TASK BRIEF> Please copy the listing that follows exactly, leaving out any pictures.

SOURCE DATA>
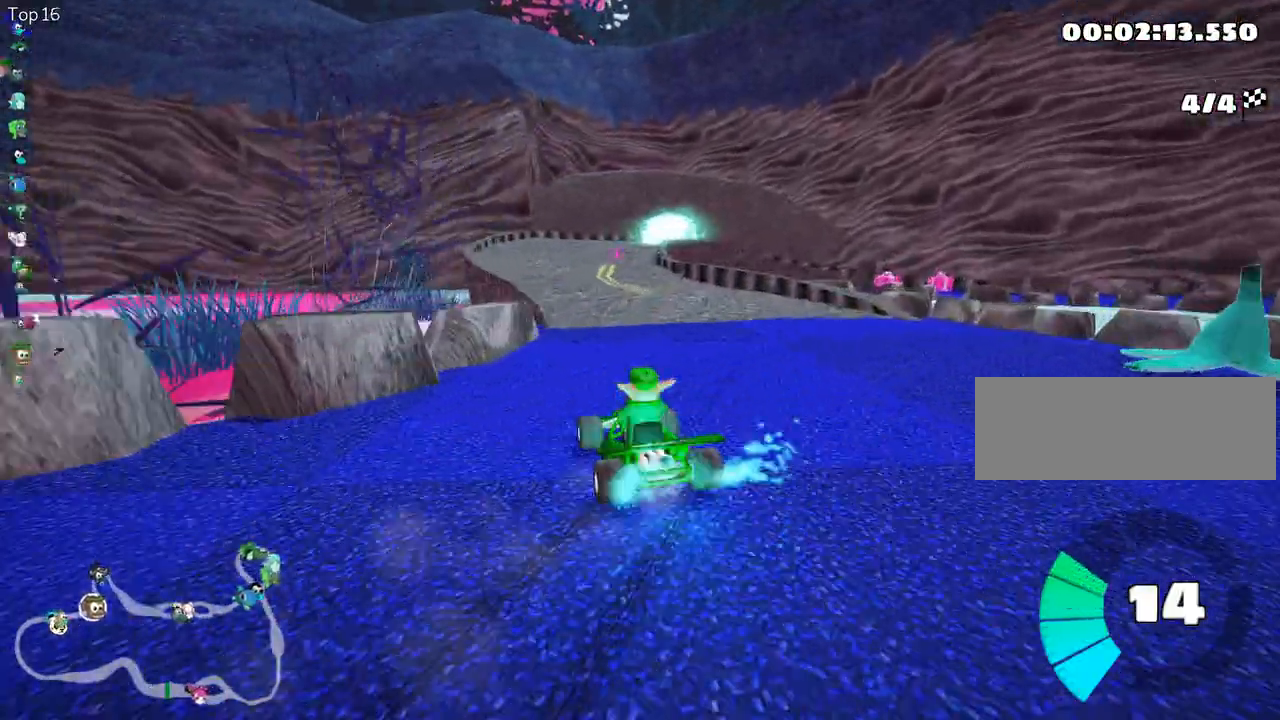
{"keys": ["right", "skid", "up"], "events": [[133, "left", "down"], [317, "left", "up"], [383, "skid", "down"], [417, "right", "down"]]}
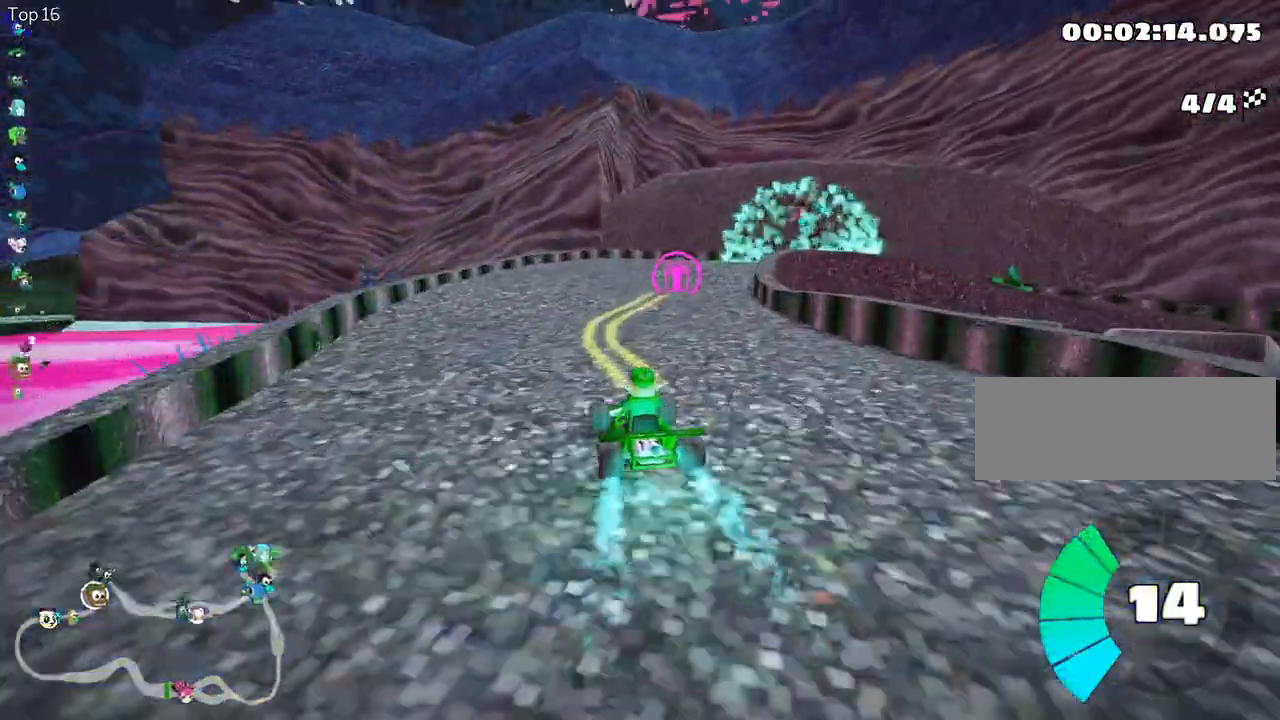
{"keys": ["right", "skid", "up"], "events": []}
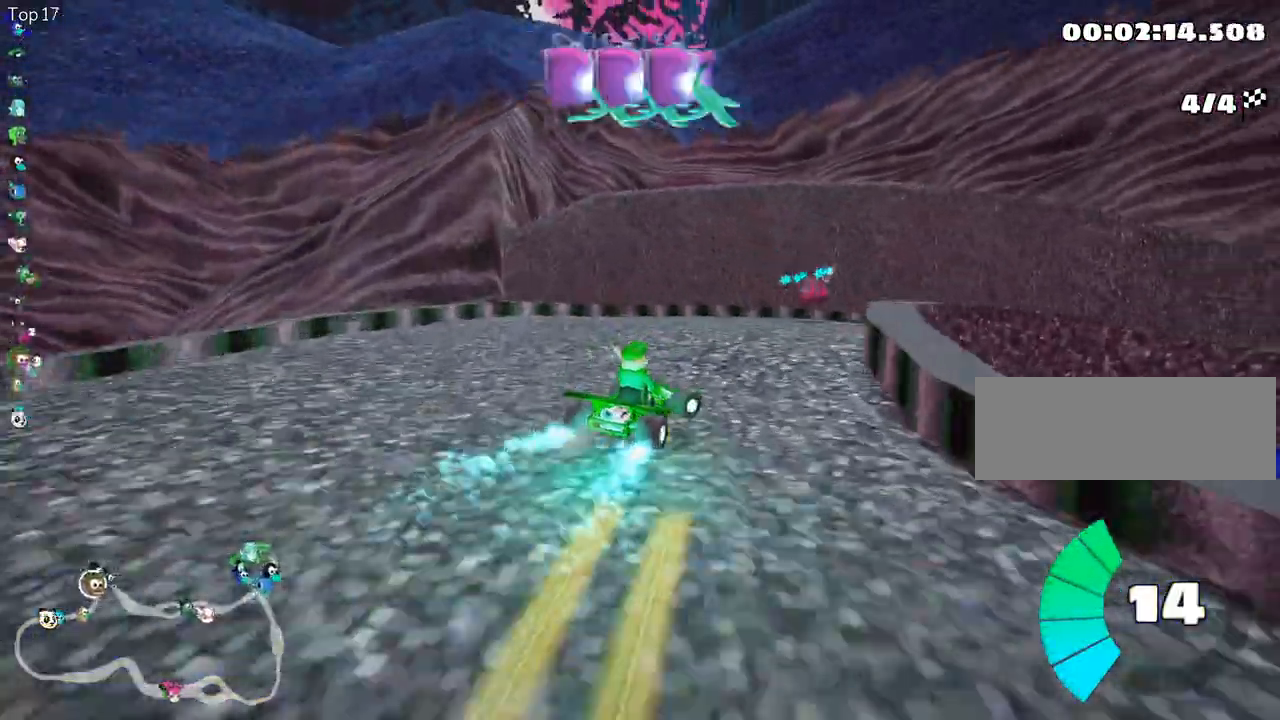
{"keys": ["right", "up"], "events": [[250, "skid", "up"]]}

ANSWER BOX>
{"keys": ["right", "skid", "up"], "events": [[133, "left", "down"], [317, "left", "up"], [383, "skid", "down"], [417, "right", "down"]]}
{"keys": ["right", "skid", "up"], "events": []}
{"keys": ["right", "up"], "events": [[250, "skid", "up"]]}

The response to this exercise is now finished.